* _Instrucciones_:
**A)** En el fragmento sobre el ciclo del agua, ¿qué demuestran casos como el de Isla Urbana?
**B)** Escribe la continuación del fragmento sobre el ciclo del agua a partir de su última oración.

Casos como el de Isla Urbana demuestran que el ciclo del agua puede ser restaurado cuando los seres humanos asumen un papel activo y consciente, no solo como consumidores, sino como cuidadores de ese hilo líquido que sostiene la vida.
La naturaleza puede limpiar, regenerar, equilibrar… hasta que no puede más. Cuando el ciclo colapsa, el agua regresa con furia o se ausenta sin aviso. Y entonces comprendemos —demasiado tarde, a veces— que no es solo un recurso: es la condición misma de nuestra existencia.

* _Datos mostrados_:
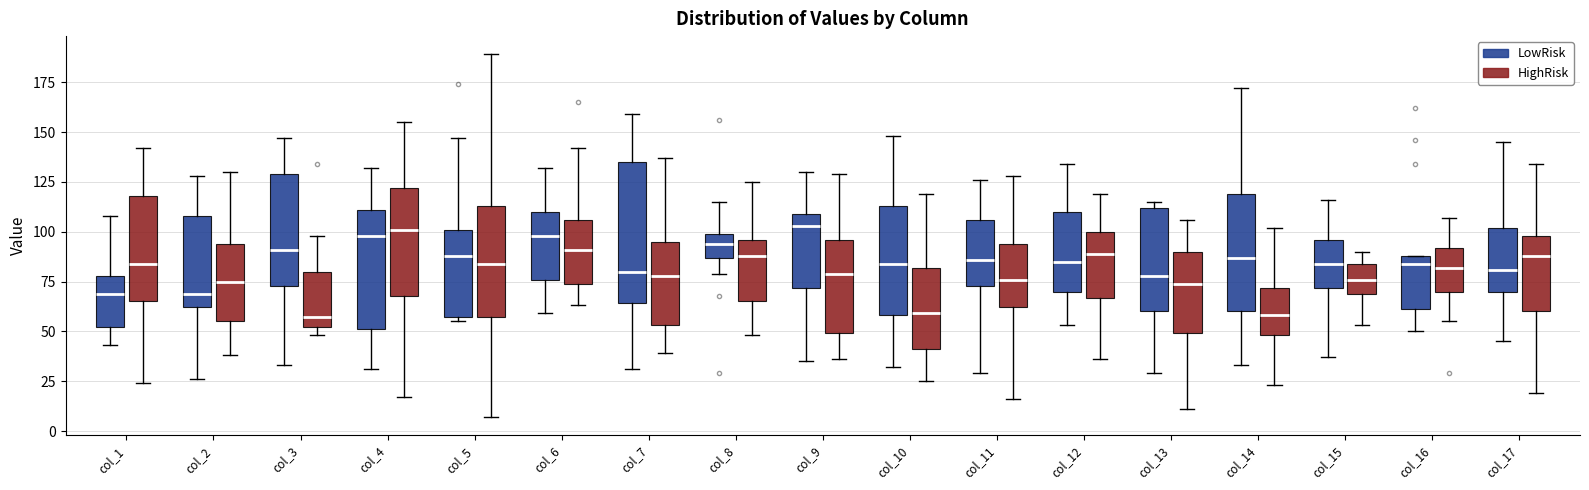

Where does the upper whisker of the box for col_9 (LowRisk) end on the y-axis? The values are not printed on the chart, so give them approximately, as read against the axis.

130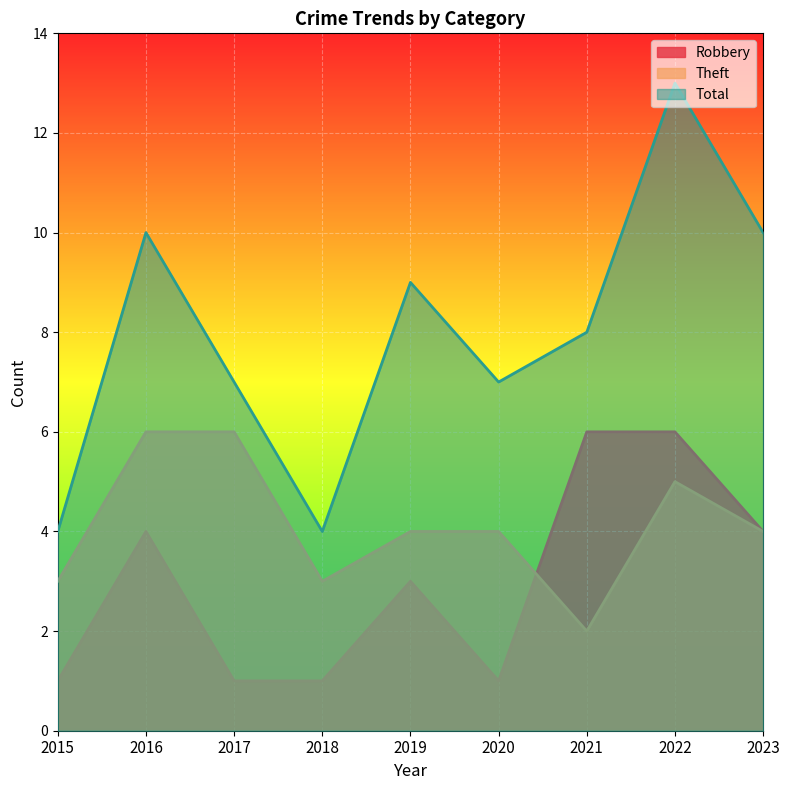

What is the sum of the Robbery values at 2019 and 2023?

7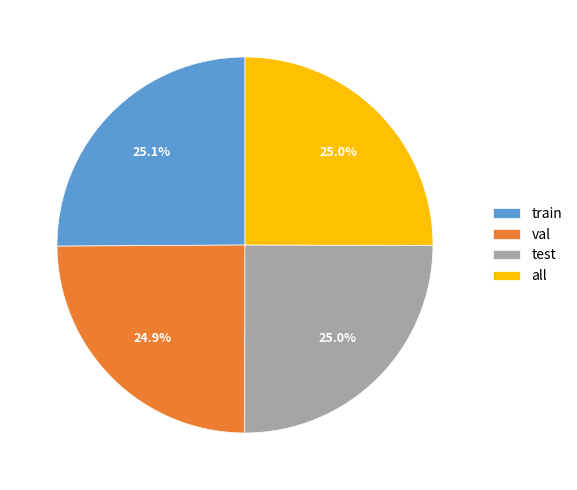

What portion of the pie excludes val?

75.1%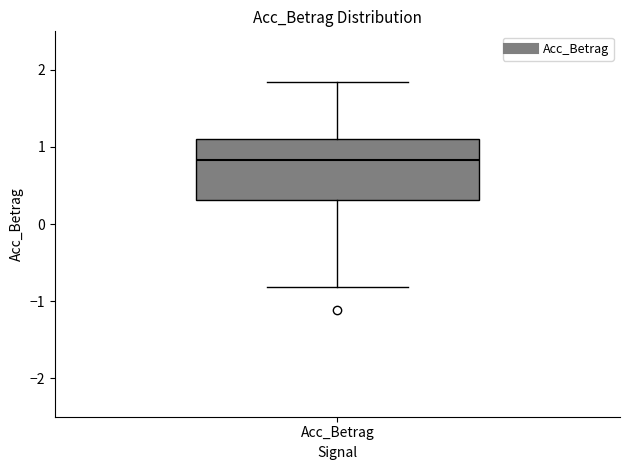

Read this box plot against the y-axis: the position of the median line, the range covered by the box, and the ends of both whiskers. The values are not printed on the chart, so give them approximately, as read against the axis.

median 0.8, box 0.3 to 1.1, whiskers -0.8 to 1.8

* _Respuestas del ejercicio_:
**A)** Que el ciclo del agua puede ser restaurado cuando los seres humanos asumen un papel activo y consciente, no solo como consumidores, sino como cuidadores.

**B)**
Cada uno puede hacer su parte para cuidar el agua, el gobierno con políticas públicas eficaces e inversiones en infraestructura. Los ciudadanos usándola con más conciencia y acciones como recolectar la lluvia en casa, poner filtros y contenedores sencillos, o aprovechar el agua que sale de los aires acondicionados, sobre todo en lugares húmedos. Y prácticas tan simples como reparar fugas, usar sanitarios de bajo consumo o cerrar la llave mientras se cepillan los dientes.

Porque al final, pequeñas acciones, sumadas una a una, pueden devolverle el equilibrio a la tierra. Y cuidar el agua es, en el fondo, cuidar de nosotros mismos.